There are pros and cons to Measure G, including the possibility of electing one or two more supervisors who might be more independent of the LA County Federation of Labor controlled county political machine. And an elected County CEO might draw more public and media attention to the functioning of county government, with all its sprawling responsibilities and bureaucratic dysfunction. On the other hand, an elected CEO would be an incredibly powerful position, which might overshadow the Board of Supervisors, concentrating political power to an even greater degree, rather than democratizing it.
We say YES on California Prop. 36.
We all know that property crime, especially retail smash and grabs, are out of control due to Prop. 47 (2014) making theft under $950 a misdemeanor. Prop. 36 is polling with overwhelming public support for obvious reasons, despite passive opposition from Gov. Gavin Newsom. Restoring felony status for property theft crimes is essential for bringing back order to heavily impacted localities like Long Beach.
Relatedly, we ENDORSE Nathan Hochman for Los Angeles County District Attorney.
Prop. 36 reforms the disastrous Prop. 47, which was co-authored by the current LA County District Attorney, George Gascón. For over a decade, he has been part of the movement to tie the hands of local prosecutors rather than addressing the root causes of crime. Gascón’s own prosecutors, along with families of crime victims, have been up in arms that they aren’t being allowed to do their jobs.
Plus, the Public Integrity Division within the DA’s office—supposedly the cop on the block to prevent corruption in local government and among local elected officials—has seemingly been effectively decommissioned. Gascón took personal control over the unit, and you never hear of any prosecutions of elected officials by the DA’s office (not that we have seen any action out of that unit since the days of DA Steve Cooley, when he famously prosecuted the City of Bell officials). All the prosecutions in LA in recent years (three City Council members and Supervisor Ridley-Thomas) have been by the feds, the FBI investigating and the US Attorney’s Office, not the DA. Gascón is a Long Beach resident (Naples) and chummy with local politicos, like former Long Beach police chief, LA County Sheriff Robert Luna.

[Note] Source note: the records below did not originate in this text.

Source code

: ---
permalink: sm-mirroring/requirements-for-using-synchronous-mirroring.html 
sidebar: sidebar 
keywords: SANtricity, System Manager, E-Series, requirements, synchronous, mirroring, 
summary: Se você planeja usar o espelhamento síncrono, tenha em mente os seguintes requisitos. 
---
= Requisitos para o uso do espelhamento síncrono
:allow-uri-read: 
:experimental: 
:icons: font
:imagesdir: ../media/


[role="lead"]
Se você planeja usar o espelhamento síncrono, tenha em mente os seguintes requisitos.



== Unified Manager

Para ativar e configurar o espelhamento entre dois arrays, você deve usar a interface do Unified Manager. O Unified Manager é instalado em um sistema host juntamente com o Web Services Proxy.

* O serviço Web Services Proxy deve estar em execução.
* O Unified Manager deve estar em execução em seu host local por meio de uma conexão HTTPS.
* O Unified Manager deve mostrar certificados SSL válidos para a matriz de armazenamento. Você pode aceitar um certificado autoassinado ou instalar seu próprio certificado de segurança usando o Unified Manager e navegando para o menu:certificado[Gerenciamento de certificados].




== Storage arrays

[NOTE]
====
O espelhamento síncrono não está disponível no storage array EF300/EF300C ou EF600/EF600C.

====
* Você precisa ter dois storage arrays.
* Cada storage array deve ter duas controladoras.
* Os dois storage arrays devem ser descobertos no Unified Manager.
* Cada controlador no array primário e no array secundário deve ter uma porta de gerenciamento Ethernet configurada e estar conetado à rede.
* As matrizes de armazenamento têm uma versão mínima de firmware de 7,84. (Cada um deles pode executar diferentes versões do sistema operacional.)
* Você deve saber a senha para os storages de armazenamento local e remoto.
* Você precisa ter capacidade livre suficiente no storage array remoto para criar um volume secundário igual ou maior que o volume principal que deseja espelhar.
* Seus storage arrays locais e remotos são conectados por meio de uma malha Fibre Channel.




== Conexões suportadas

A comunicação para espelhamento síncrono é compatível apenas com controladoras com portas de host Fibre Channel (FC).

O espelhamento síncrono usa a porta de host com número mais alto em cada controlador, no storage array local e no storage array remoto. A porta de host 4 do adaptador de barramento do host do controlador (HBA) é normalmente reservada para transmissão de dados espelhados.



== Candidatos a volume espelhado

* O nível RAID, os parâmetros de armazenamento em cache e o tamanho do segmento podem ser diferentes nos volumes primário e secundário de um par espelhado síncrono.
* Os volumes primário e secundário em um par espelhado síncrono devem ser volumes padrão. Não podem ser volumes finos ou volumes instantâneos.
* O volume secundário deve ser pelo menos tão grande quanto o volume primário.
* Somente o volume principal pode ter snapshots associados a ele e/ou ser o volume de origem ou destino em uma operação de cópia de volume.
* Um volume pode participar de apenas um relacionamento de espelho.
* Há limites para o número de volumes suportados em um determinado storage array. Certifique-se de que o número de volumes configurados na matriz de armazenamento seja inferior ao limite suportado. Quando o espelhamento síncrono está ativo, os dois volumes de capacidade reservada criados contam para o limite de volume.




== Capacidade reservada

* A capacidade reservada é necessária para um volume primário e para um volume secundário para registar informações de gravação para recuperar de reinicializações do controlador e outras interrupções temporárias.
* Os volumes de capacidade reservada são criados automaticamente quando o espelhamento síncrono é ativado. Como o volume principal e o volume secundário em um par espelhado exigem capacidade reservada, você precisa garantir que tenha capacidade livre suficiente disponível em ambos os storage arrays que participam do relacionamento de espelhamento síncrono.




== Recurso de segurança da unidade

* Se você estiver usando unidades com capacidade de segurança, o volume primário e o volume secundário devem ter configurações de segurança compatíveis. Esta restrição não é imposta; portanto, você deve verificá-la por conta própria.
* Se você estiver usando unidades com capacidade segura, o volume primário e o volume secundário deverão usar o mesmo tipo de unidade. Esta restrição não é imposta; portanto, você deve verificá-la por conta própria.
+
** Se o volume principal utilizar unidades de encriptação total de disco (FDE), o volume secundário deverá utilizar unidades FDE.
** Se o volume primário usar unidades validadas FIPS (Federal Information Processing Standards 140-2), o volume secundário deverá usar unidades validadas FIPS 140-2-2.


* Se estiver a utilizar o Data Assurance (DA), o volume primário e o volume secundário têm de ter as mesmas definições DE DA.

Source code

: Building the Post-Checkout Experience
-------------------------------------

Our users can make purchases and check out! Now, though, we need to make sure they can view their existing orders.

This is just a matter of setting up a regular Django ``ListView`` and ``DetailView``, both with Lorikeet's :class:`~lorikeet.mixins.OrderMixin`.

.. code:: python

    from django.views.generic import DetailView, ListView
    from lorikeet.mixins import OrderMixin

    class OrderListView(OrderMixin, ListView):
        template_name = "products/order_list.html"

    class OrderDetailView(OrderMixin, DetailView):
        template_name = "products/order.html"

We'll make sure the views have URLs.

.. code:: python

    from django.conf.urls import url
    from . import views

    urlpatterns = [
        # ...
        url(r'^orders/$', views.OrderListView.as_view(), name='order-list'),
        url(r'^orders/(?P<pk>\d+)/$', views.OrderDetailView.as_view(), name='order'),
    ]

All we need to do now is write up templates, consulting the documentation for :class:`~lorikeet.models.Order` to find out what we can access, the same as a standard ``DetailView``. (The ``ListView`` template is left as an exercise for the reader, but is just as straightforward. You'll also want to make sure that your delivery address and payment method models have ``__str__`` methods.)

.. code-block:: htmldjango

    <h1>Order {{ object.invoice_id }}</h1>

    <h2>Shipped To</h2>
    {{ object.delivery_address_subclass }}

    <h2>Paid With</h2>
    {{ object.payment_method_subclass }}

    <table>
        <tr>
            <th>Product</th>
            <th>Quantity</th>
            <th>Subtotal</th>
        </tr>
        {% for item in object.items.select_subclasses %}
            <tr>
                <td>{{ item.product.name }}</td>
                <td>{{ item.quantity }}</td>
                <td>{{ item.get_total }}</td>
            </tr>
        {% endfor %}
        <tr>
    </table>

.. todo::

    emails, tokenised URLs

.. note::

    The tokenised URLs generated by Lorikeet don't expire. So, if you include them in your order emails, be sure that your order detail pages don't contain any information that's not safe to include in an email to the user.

Hochman, when personally questioned by LBRC’s executive director, emphasized the importance of the Public Integrity unit and pointed to his experience leading the LA City Ethics Commission. He has made reversing the extreme non-prosecution policies of Gascón his centerpiece and vows to be a moderate, even-handed crime fighter, who would value fairness for the accused without condoning lawlessness.
We say NO on California Prop. 33.
Prop. 33 is yet another attempt to unbalance the housing market by opening the door to potentially extreme versions of local rent control, a demagogic ploy for the votes of renters who would be its main victims in the long run. In particular, Prop. 33 would allow for vacancy decontrol, meaning a city could pass an ordinance permanently converting units to non-market rate, even when the tenant moves out. This would completely destroy the mom & pop housing provider industry, which provides the vast majority of the most affordable housing locally. Rather than leading to lower rents, it would lead to many units being removed from the housing market entirely and greatly increasing the cost of rental housing, whatever is left of it.
To prevent future dangerous measures like Prop. 33, we say YES on California Prop. 34.
Prop. 34 would end the loophole allowing the sponsor of Prop. 33 to abuse its nonprofit status, continually pumping millions of dollars into trying to pass state propositions election cycle after election cycle.
Ian Patton is the Executive Director of the Long Beach Reform Coalition and has been a resident of Long Beach for way too long.